• **CONSIGNES**
- 1) D'après le texte sur la lettre de Petro, dans quels lieux cette lettre est-elle lue ?
- 2) Reformulez sous forme de liste le paragraphe du texte sur la lettre de Petro qui commence par « La lettre du Président Petro est politique et poétique », en conservant ses informations principales.
- 3) Poursuivez le texte sur la lettre de Petro à partir de sa dernière phrase.

• **TEXTE**

-----

C’est maintenant sur le terrain culturel, de la langue et des idées que le Président Petro mène la bataille avec Trump et l’impérialisme américain. Avec une lettre aux accents glissantiens (Édouard Glissant) de « L’intraitable beauté du monde/adresse à Barack Obama ». Sa lettre ci dessous mobilise les foules en Amérique du Sud. Elle circule et est lue dans des théâtres, dans la rue… Elle réveille les consciences. Elle illustre que la langue et la culture sont aussi des armes de combat et que nous en priver, c’est nous affaiblir. Elle rappelle que David a sa chance contre Goliath. Ce jour où Trump annonce sa volonté de colonisation de Gaza et de la transformer… en « Côte d’Azur du Moyen-Orient ». Elle fait vivre que nous sommes les plus nombreux.
La lettre du Président Petro est politique et poétique. Elle questionne l’état des choses et des forces existantes. Ses emprises. Ses représentations. Ses aliénations. Tout ce dont les pouvoirs néolibéraux se servent pour asseoir leur domination économique et idéologique. Elle convoque un avenir impensable à changer, sans imaginaire, sans sensible, sans symboles et concepts nouveaux. Elle invoque le courage, la fierté et la joie. Le Président Petro et la Colombie ouvrent une voie. L’insoumission se fait le relais du Président Petro dans ses colonnes.
Par Laurent Klajnbaum
Lettre ouverte de Gustavo Petro, président colombien, à Donald Trump. Elle a un énorme succès en Colombie et en Amérique Latine
« Trump, je n’aime pas trop voyager aux États-Unis, c’est un peu ennuyeux. Mais j’avoue qu’il y a des choses louables. J’aime aller dans les quartiers noirs de Washington, où j’ai vu une bagarre entre noirs et latinos avec des barricades. Ce qui me semblait absurde, parce qu’ils devraient s’unir ensemble.
J’avoue que j’aime bien Walt Whitman, Paul Simon, Noam Chomsky et Henry Miller. J’avoue que Sacco et Vanzetti, qui ont mon sang, sont mémorables dans l’histoire des USA et je les suis. Ils ont été condamnés à la chaise électrique, assassinés par les dirigeants fascistes des USA.

-----

• **ITEMS FOURNIS**
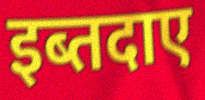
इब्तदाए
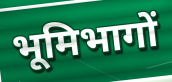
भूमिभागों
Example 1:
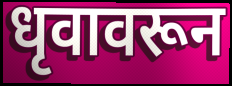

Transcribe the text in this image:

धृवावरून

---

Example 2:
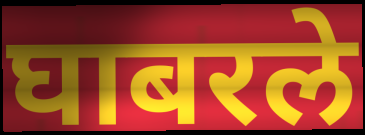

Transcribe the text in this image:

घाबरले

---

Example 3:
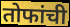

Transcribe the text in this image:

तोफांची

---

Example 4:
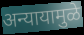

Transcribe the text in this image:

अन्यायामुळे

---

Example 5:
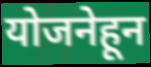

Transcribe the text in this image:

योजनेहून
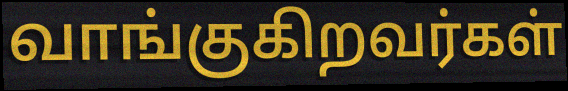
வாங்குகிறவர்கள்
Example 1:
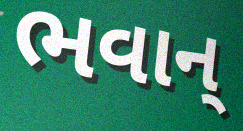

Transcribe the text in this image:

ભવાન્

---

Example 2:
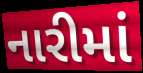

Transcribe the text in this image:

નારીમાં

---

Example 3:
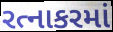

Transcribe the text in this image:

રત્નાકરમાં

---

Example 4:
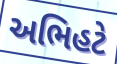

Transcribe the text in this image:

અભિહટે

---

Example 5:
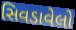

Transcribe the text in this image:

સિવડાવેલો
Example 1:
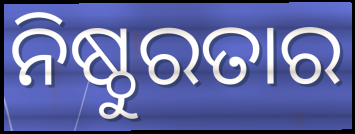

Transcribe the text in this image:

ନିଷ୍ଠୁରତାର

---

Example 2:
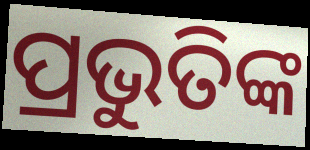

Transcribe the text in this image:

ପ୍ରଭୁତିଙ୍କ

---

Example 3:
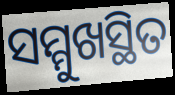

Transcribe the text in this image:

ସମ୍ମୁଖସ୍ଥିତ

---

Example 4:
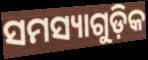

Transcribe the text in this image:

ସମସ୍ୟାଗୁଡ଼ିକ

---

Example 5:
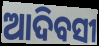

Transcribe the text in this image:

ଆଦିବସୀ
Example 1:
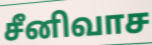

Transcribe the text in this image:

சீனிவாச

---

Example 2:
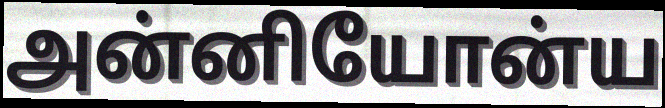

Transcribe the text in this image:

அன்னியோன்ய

-----

• **RÉPONSES AUX CONSIGNES**
- 1) Elle est lue dans des théâtres et dans la rue.

- 2)
- La lettre du président Petro est à la fois politique et poétique.
- Elle interroge l'état des choses et des forces existantes : leurs emprises, leurs représentations et leurs aliénations, dont les pouvoirs néolibéraux se servent pour asseoir leur domination économique et idéologique.
- Elle convoque un avenir impensable à changer sans imaginaire, sans sensible, sans symboles et concepts nouveaux.
- Elle invoque le courage, la fierté et la joie.
- Le président Petro et la Colombie ouvrent une voie.
- L'insoumission relaie le président Petro dans ses colonnes.

- 3)
Je n’aime pas votre pétrole, Trump. Vous allez anéantir l’espèce humaine à cause de votre avidité. Peut-être qu’un jour, autour d’un verre de whisky, que j’accepterais malgré ma gastrite, on pourra en parler franchement. Mais c’est difficile, car vous me considérez comme une race inférieure. Ce que je ne suis pas, ni aucun colombien.
Donc, si vous connaissez quelqu’un qui est têtu, c’est moi. Point final. Vous pouvez essayer de réaliser un coup d’État contre moi, avec votre force économique et votre arrogance. Comme vous l’avez fait avec Salvador Allende, au Chili. Mais je mourrai sans peur. J’ai déjà résisté à la torture et je vous résisterai.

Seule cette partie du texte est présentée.